# Integration Wrong Answer $\int \frac{6}{2x+x\sqrt{x}}\,dx$

I have problems trying to integrate this. No matter what I try, I still get the question wrong.

$$\int \frac{6}{2x+x\sqrt{x}}dx$$

So this is what I did

$$u = \sqrt{x} \tag{substitution}$$

$$u^2 = x$$

$$2u du=dx$$

Reworking the integral,

$$\int \frac{(6)(2u)}{2u^2+u^2u}du$$

$$=12\int \frac{1}{u(u+2)}du$$

Using partial fraction decomposition

$$\frac{A}{u} + \frac{B}{u+2}=\frac{1}{u(u+2)}$$

$$A(2+u) +B(u) = 1$$

After solving for $A$ and $B$ here

• When $u=0, A=\frac{1}{2}$

• When $u=-2, B=\frac{-1}{2}$

Thus my integral becomes this,

$$=12\int\frac{1}{2u}-\frac{1}{2u+4}du$$

And after integration

$$=12\left[\frac{1}{2}\ln|u|-\frac{1}{2}\ln|u+2|\right]+C$$

Substituting back the value of $u$,

$=6\big[\ln|\sqrt{x}|-\ln|\sqrt{x}+2|\big]+C$

This should be my final answer but for some reason it is telling me that I am wrong. Is there any problem along the way?

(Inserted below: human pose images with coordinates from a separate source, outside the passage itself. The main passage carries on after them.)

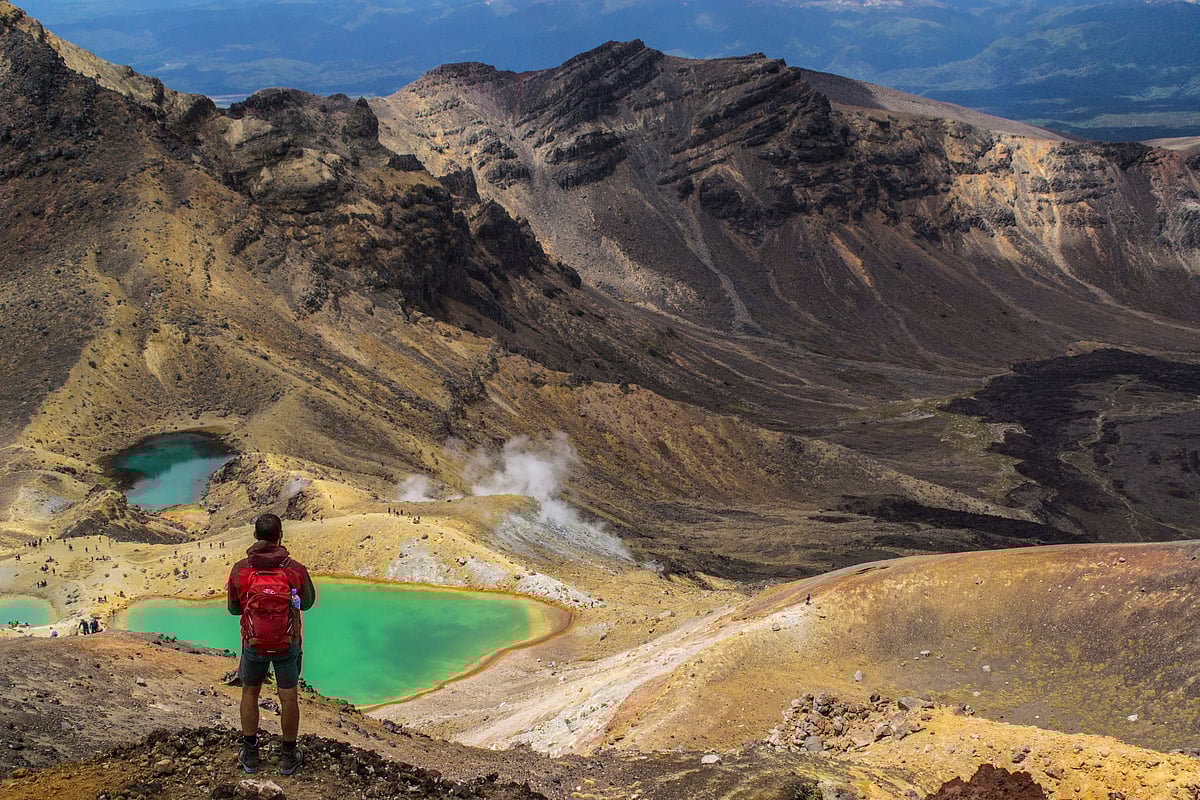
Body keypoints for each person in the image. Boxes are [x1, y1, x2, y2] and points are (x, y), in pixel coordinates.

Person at [226, 513, 316, 776]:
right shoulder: (294, 569)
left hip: (253, 644)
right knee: (288, 697)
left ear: (255, 536)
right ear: (280, 536)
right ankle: (288, 755)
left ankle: (251, 753)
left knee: (249, 693)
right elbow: (308, 604)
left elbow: (233, 609)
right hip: (287, 644)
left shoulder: (241, 569)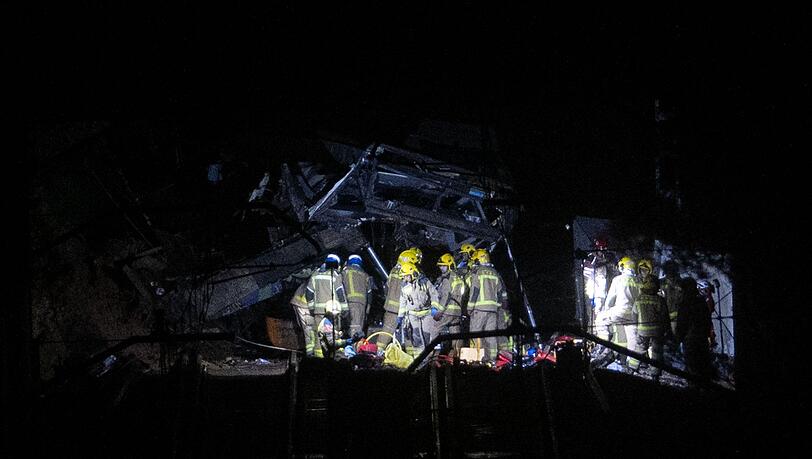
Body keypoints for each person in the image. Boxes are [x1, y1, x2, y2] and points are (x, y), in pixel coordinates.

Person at [594, 256, 640, 366]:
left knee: (600, 319)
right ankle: (632, 365)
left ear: (623, 266)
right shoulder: (638, 281)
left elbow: (610, 299)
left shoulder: (618, 279)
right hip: (634, 315)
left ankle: (603, 344)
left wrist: (604, 310)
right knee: (632, 341)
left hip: (619, 311)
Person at [465, 248, 508, 362]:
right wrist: (497, 306)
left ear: (479, 260)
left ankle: (475, 360)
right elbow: (500, 292)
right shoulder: (495, 273)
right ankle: (492, 360)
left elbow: (475, 290)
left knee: (475, 334)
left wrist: (469, 308)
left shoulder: (478, 272)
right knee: (491, 336)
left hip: (479, 309)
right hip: (493, 310)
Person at [306, 254, 349, 359]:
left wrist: (312, 308)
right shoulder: (335, 276)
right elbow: (340, 294)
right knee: (332, 336)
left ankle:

P/S: I really tried to learn the coding method for the signs, hoping it would make everyone's life easier when anyone tries to help me with this.

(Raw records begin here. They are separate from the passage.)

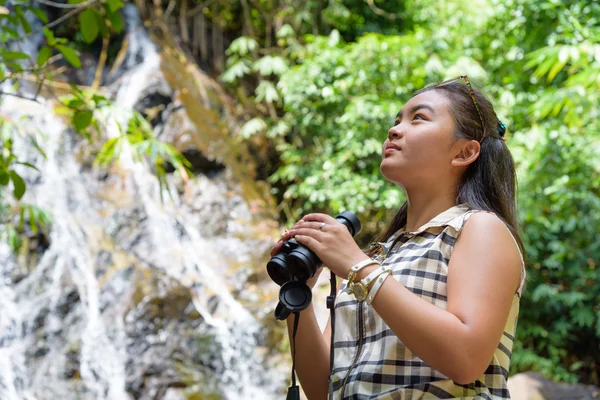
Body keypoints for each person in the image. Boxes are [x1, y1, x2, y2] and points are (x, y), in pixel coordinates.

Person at [271, 75, 526, 399]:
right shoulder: (376, 257)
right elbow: (324, 389)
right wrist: (300, 296)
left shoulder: (479, 228)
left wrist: (357, 266)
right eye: (396, 121)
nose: (394, 130)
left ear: (464, 152)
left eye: (418, 118)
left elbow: (466, 357)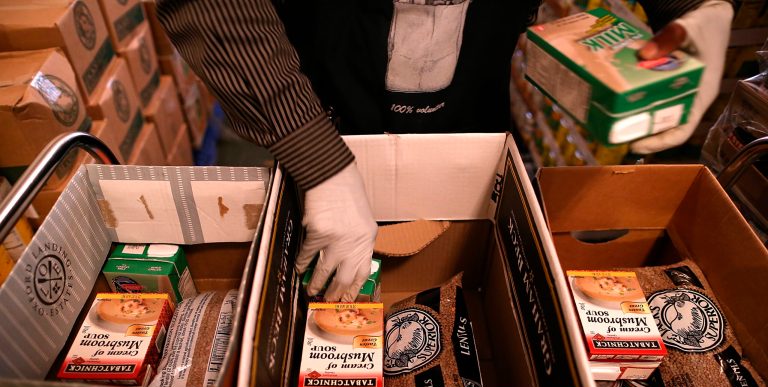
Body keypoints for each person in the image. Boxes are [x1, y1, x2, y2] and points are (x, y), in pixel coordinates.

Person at [156, 0, 734, 301]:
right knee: (316, 246)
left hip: (475, 91)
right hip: (314, 76)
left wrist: (699, 7)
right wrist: (315, 157)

• The integral of $\frac{1}{2u}$ is not $\ln(|2u|)$. It is $\frac{1}{2}\ln(|u|)$. (By the way, at the end you do not need absolute value signs.) Thanks for writing out detail, it made analyzing easier. – André Nicolas May 12 '16 at 4:32
• $6ln(|\sqrt{x}|)-6ln(|\sqrt{x}+2|)+C$ Is still wrong – Jowie Tan May 12 '16 at 4:40
• you have many typo. $$=\int \frac{(6)(2u)}{2u^2+u^2u}du$$ is not correct. It can be $$=\int \frac{(6)(2u)}{2u^2+u}du$$ . The solution will be $$6 \ln (2\sqrt x+1)+C$$ – user115350 May 12 '16 at 5:08

If we make the substitution $u=\sqrt{x}$, we arrive at $$\int \frac{12u\,du}{2u^2+u^3},$$ which simplifies to $$\int \frac{12\,du}{2u+u^2}.$$ Using partial fractions, we find that this is $$\int \frac{6}{u}\,du-\int\frac{6}{u+2}\,du.$$ Integrate. We end up with $$6\ln(|u|)-6\ln(|u+2|)+C.$$ Since $\sqrt{x}$ is non-negative, we can write the final answer as $$6\ln\left(\frac{\sqrt{x}}{\sqrt{x}+2}\right)+C.$$

• Can you solve it without d? Its confusing – Jowie Tan May 12 '16 at 5:07
• Here $d$ is an unspecified constant. Please check carefully to see whether the integral asked for is exactly the one you wrote down. The choice of $d$ as the name of the constant is a little weird, since it invites confusion with the $d$ in $dx$ or $du$. – André Nicolas May 12 '16 at 5:10
• Really sorry I made a mistake with the question. There was a missing x that didnt put up on the question. That would make my u substitution a bit more meaningful – Jowie Tan May 12 '16 at 5:14
• If you edit your question so that it is exactly what you want, I can probably modify the answer to reflect the change. My current answer calculates the integral exactly as it is written (twice). – André Nicolas May 12 '16 at 5:17
• You have changed it in one place. Is the $d$ supposed to be there, or is it a typo? – André Nicolas May 12 '16 at 5:19

$$\int\frac{6}{2x+d\sqrt{x}}\space\text{d}x=6\int\frac{1}{2x+d\sqrt{x}}\space\text{d}x=$$

Substitute $u=\sqrt{x}$ and $\text{d}u=\frac{1}{2\sqrt{x}}\space\text{d}x$:

$$12\int\frac{u}{2u^2+du}\space\text{d}u=12\int\frac{1}{2u+d}\space\text{d}u=$$

Substitute $s=2u+d$ and $\text{d}s=2\space\text{d}u$:

$$6\int\frac{1}{s}\space\text{d}s=6\ln\left|s\right|+\text{C}=6\ln\left|2u+d\right|+\text{C}=6\ln\left|2\sqrt{x}+d\right|+\text{C}$$